Altro errore del decreto proposto è prevedere che l'atto di violenza fisica, sessuale, psicologica o economica non debba essere episodico. Così stabilendo, il ministro si pone addirittura contro il solido orientamento della Cassazione, la quale ritiene che anche un solo gesto di violenza (e se fosse uno stupro?) «costituisce affermazione della supremazia di una persona su un'altra persona e disconoscimento della pari dignità di ogni persona... ».

Il ministro della giustizia Cancellieri, ha dunque perso un'importante occasione per obbligare interventi immediati e tempestivi (entro tre giorni) non solo delle forze dell'ordine, ma soprattutto di pm e giudici civili e penali; rendere responsabili di gravi omissioni d'ufficio i pubblici ufficiali che non reagiscono e non tutelano la vittima; punire ogni gesto di violenza con il sequestro di beni e stipendio del carnefice; prevedere multe stratosferiche per ogni gesto violento, da raddoppiarsi però a carico di chi denuncia il falso; dare poteri di monitoraggio, di verifica e di aiuto ai consultori familiari, opportunamente istruiti, che attualmente ci costano un sacco di soldi pubblici, per occuparsi quasi esclusivamente di aborti; disporre nelle scuole l'obbligatorietà di corsi di educazione civica e informazioni su diritti e doveri; creare sportelli di ascolto all'interno degli istituti scolastici, perché i bambini possano raccontare silenziosamente i loro disagi familiari; incentivare e finanziare le case di accoglienza.

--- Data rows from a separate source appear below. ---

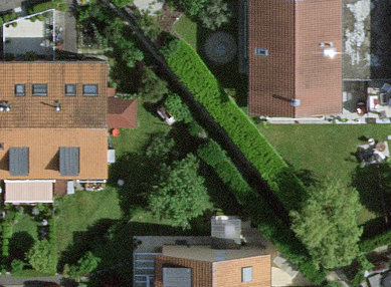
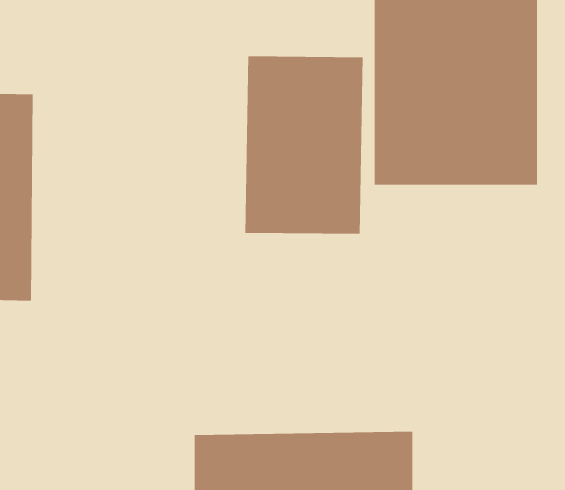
building: none -> [245,56,363,235]
building: [54,63,106,181] -> none

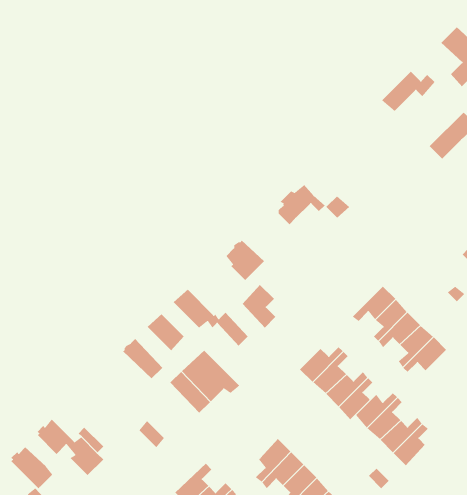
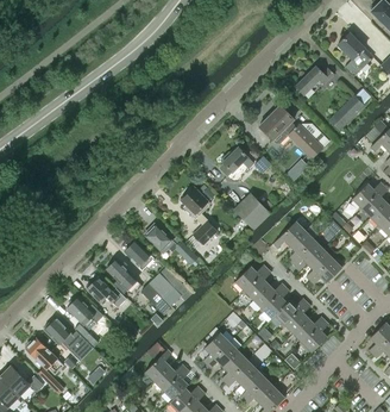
building: none -> [259,106,323,160]
building: none -> [234,193,270,230]
building: none -> [87,277,127,308]
building: none -> [67,296,105,323]

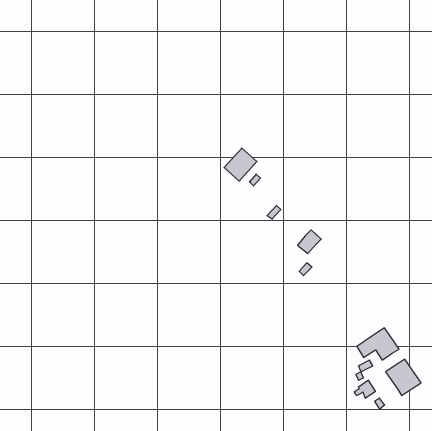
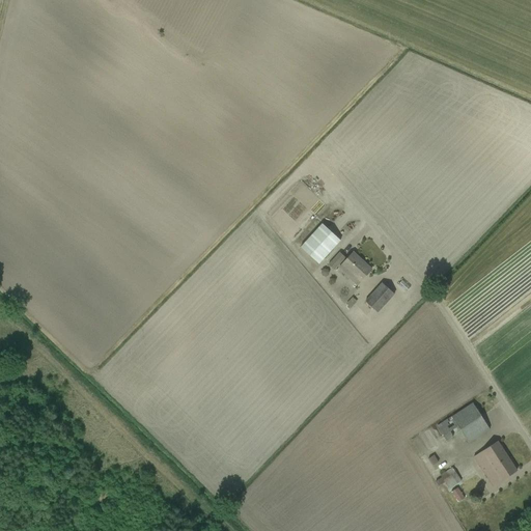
building: [224,148,257,181] -> [300,223,340,263]
building: none -> [342,252,371,280]

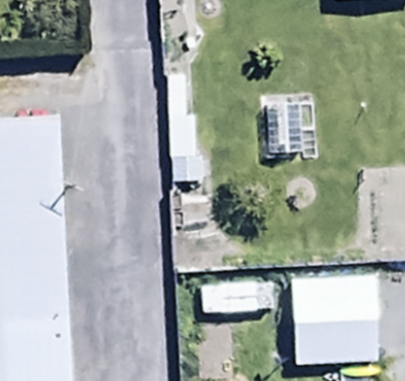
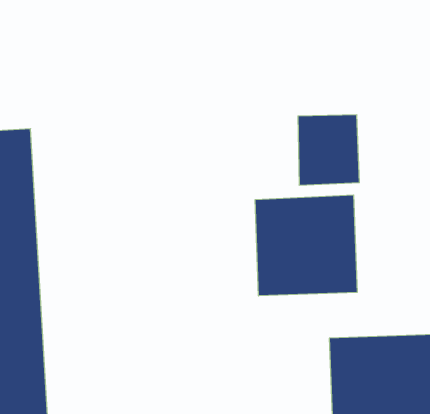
building: none -> [255,195,357,296]

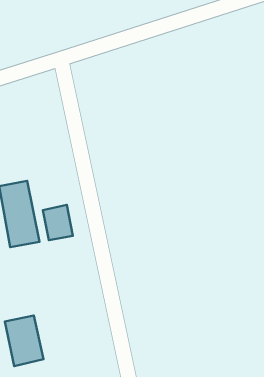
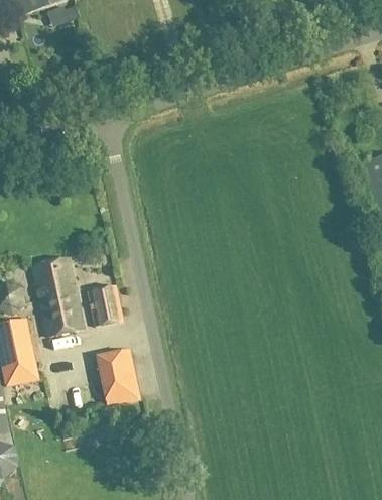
building: [5,315,43,366] -> [96,347,141,406]

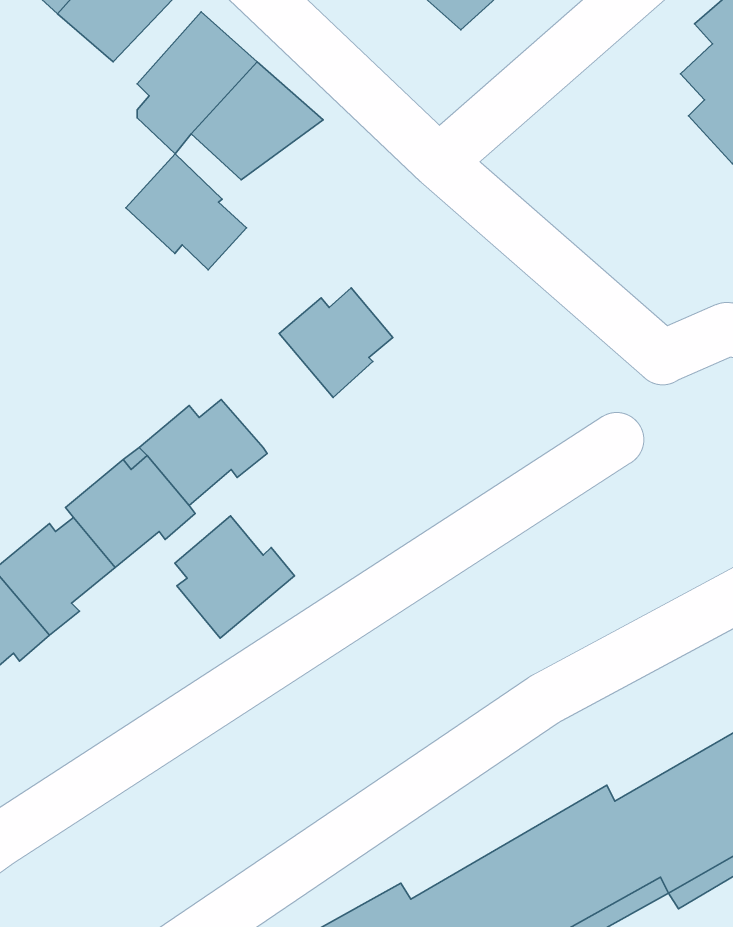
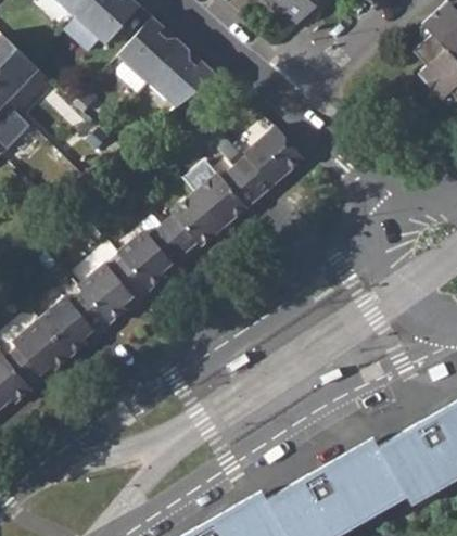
building: [126,154,247,270] -> none
building: none -> [233,127,304,194]
building: none -> [163,192,224,254]
building: [175,516,294,638] -> none

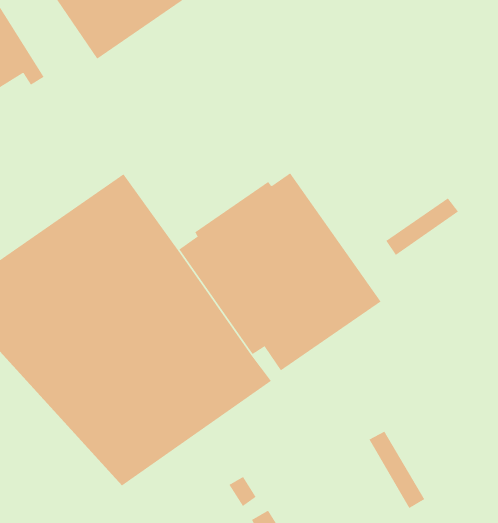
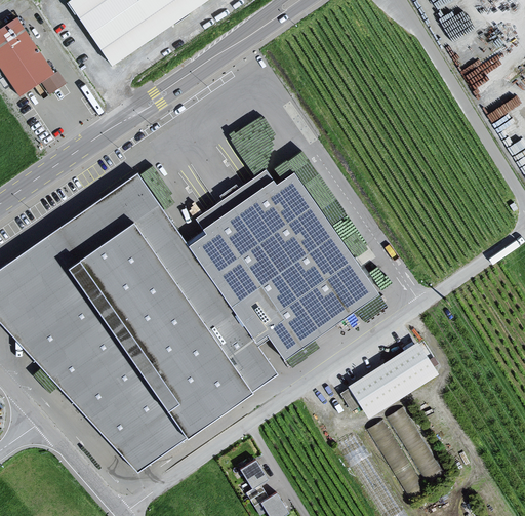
building: [385,198,459,256] -> none
building: none -> [338,340,438,414]
building: none -> [388,404,436,474]

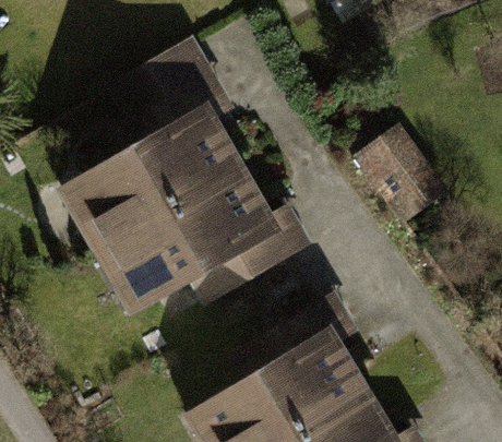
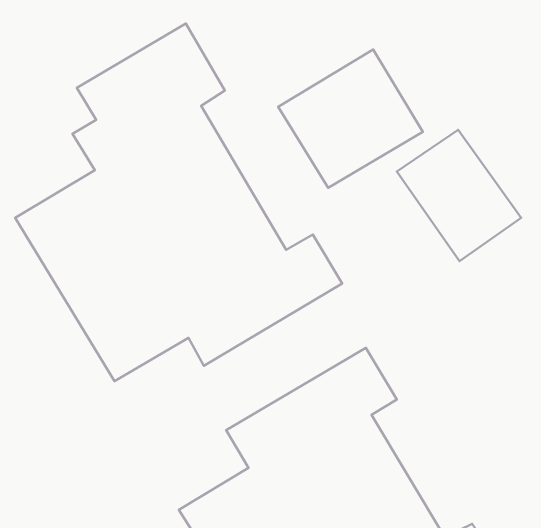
building: none -> [278,49,423,188]

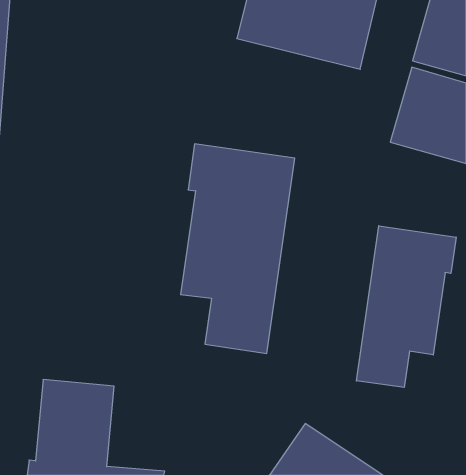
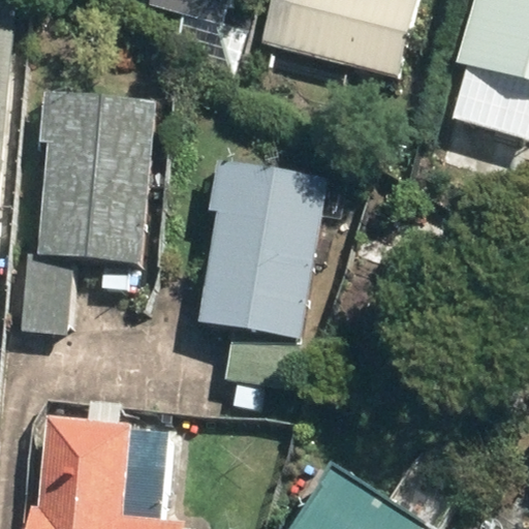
building: none -> [21,94,157,332]
building: [356,226,456,387] -> none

In conclusione, la donna Cancellieri, prima ancora che il ministro, si soffermi solo per cinque minuti a pensare con solidarietà alla tragedia personale di chi è vittima anche di un solo episodio di violenza: alla sua paura del carnefice che incombe, all'urgenza di fuggire da lui, al terrore per i figli, alla confusione vitale, al bisogno di aiuto, pace e giustizia. Subito dopo si chieda se i provvedimenti, pensati e raggruppati nel decreto annunciato siano o no una risolutiva risposta di tutela. Ha tempo fino a martedì.

Grazie, signora Anna Maria Cancellieri.